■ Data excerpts

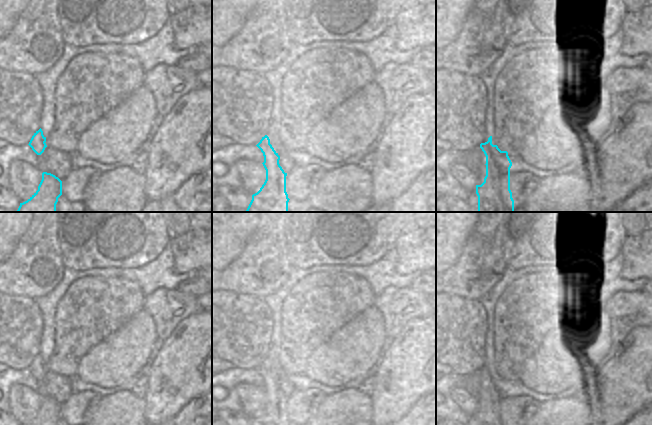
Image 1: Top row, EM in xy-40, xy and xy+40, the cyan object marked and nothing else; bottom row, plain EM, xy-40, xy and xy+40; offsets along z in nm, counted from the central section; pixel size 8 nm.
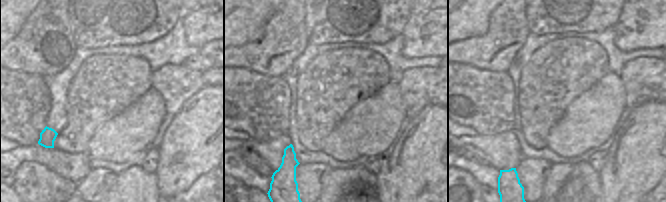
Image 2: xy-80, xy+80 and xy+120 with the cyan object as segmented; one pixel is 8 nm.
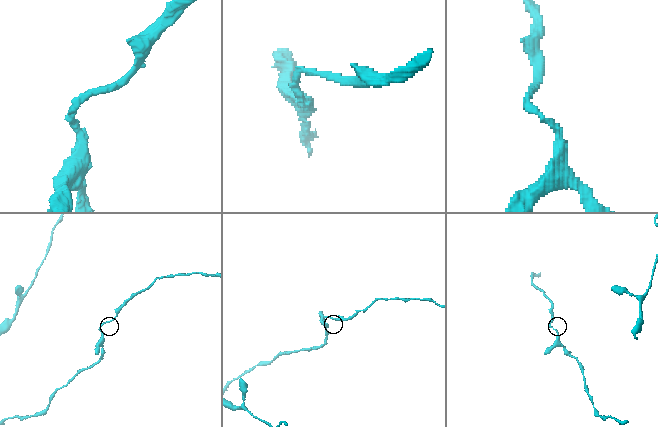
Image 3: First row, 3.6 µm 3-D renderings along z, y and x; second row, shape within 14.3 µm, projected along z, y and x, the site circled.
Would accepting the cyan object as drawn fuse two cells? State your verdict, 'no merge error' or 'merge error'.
no merge error

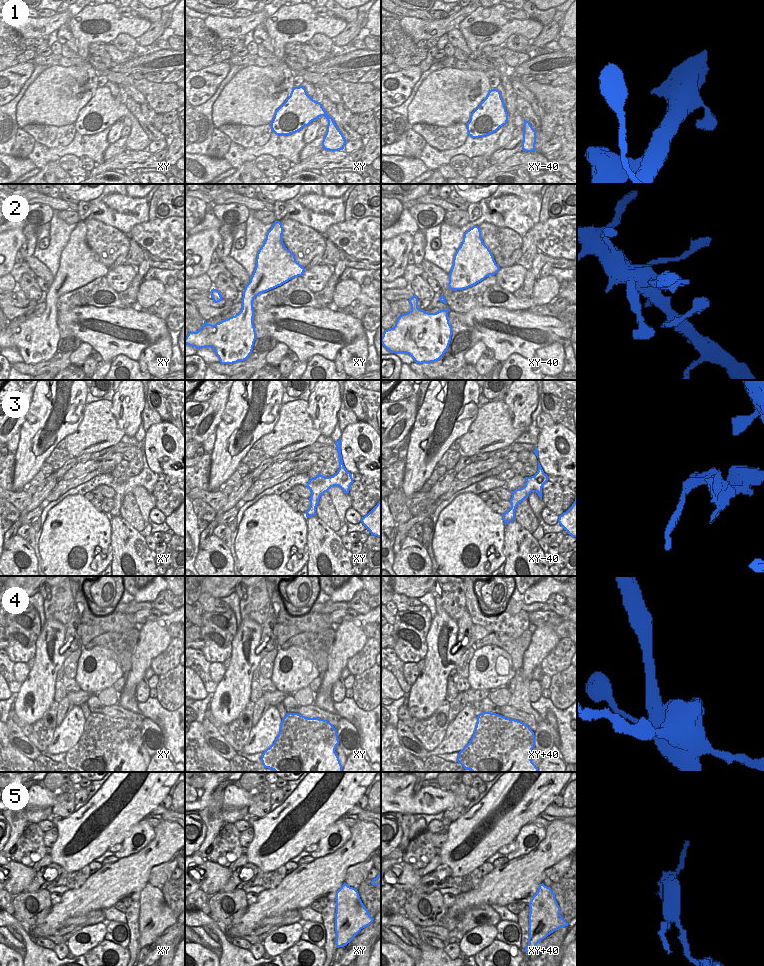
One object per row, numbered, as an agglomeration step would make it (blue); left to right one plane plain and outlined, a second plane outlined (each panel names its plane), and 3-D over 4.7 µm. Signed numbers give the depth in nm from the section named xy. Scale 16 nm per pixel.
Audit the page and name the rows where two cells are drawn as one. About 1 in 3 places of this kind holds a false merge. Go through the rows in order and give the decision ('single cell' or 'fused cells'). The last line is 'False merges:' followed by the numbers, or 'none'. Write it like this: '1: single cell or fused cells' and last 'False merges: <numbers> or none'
1: single cell
2: single cell
3: single cell
4: fused cells
5: fused cells
False merges: 4, 5

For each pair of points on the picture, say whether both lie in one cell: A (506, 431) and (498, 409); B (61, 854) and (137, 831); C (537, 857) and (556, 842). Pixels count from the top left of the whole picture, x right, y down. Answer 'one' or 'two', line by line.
A: one
B: two
C: one

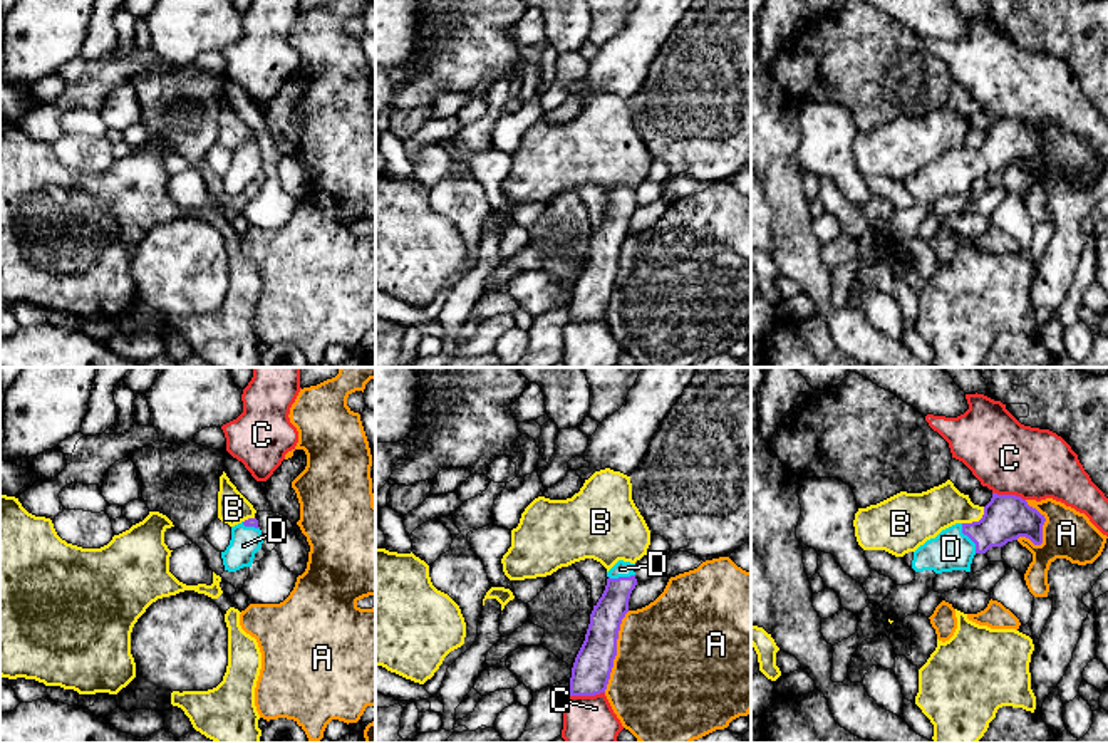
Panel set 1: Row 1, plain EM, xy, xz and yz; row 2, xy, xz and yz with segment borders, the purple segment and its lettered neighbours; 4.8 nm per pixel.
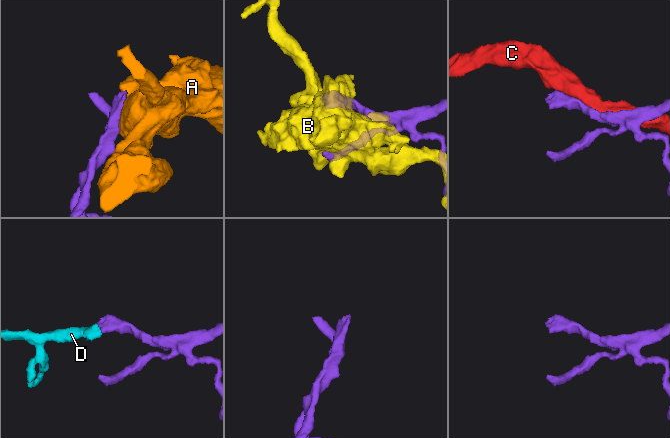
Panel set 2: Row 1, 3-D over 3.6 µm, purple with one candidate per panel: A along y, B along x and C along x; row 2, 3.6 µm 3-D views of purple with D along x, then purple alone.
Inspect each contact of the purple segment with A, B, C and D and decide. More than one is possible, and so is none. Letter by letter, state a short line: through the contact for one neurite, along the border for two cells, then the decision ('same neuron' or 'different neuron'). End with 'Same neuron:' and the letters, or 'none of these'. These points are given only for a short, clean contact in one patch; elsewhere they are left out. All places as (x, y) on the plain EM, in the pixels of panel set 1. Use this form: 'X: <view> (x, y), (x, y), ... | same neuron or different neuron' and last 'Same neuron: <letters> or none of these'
A: different neuron
B: different neuron
C: different neuron
D: yz (1006, 141), (993, 155), (969, 161), (951, 173) | same neuron
Same neuron: D

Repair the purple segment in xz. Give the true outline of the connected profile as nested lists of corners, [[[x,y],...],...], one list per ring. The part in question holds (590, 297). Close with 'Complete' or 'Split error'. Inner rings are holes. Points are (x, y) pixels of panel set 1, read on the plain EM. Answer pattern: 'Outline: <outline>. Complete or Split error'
Outline: [[[619,184],[607,196],[605,215],[593,230],[585,265],[572,292],[570,320],[595,320],[607,314],[617,280],[620,248],[637,210],[634,190]]]. Split error

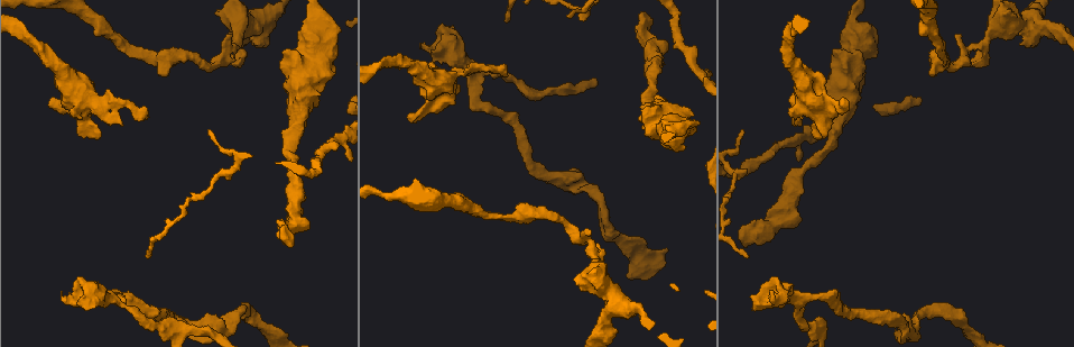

■ Assigned task
Leave out the images and write out the lines above exactly, from the one with "Image 3: First" up to and including the one with "One object per".

■ Reply to the exercise
Image 3: First row, 3.6 µm 3-D renderings along z, y and x; second row, shape within 14.3 µm, projected along z, y and x, the site circled.
Would accepting the cyan object as drawn fuse two cells? State your verdict, 'no merge error' or 'merge error'.
no merge error

One object per row, numbered, as an agglomeration step would make it (blue); left to right one plane plain and outlined, a second plane outlined (each panel names its plane), and 3-D over 4.7 µm. Signed numbers give the depth in nm from the section named xy. Scale 16 nm per pixel.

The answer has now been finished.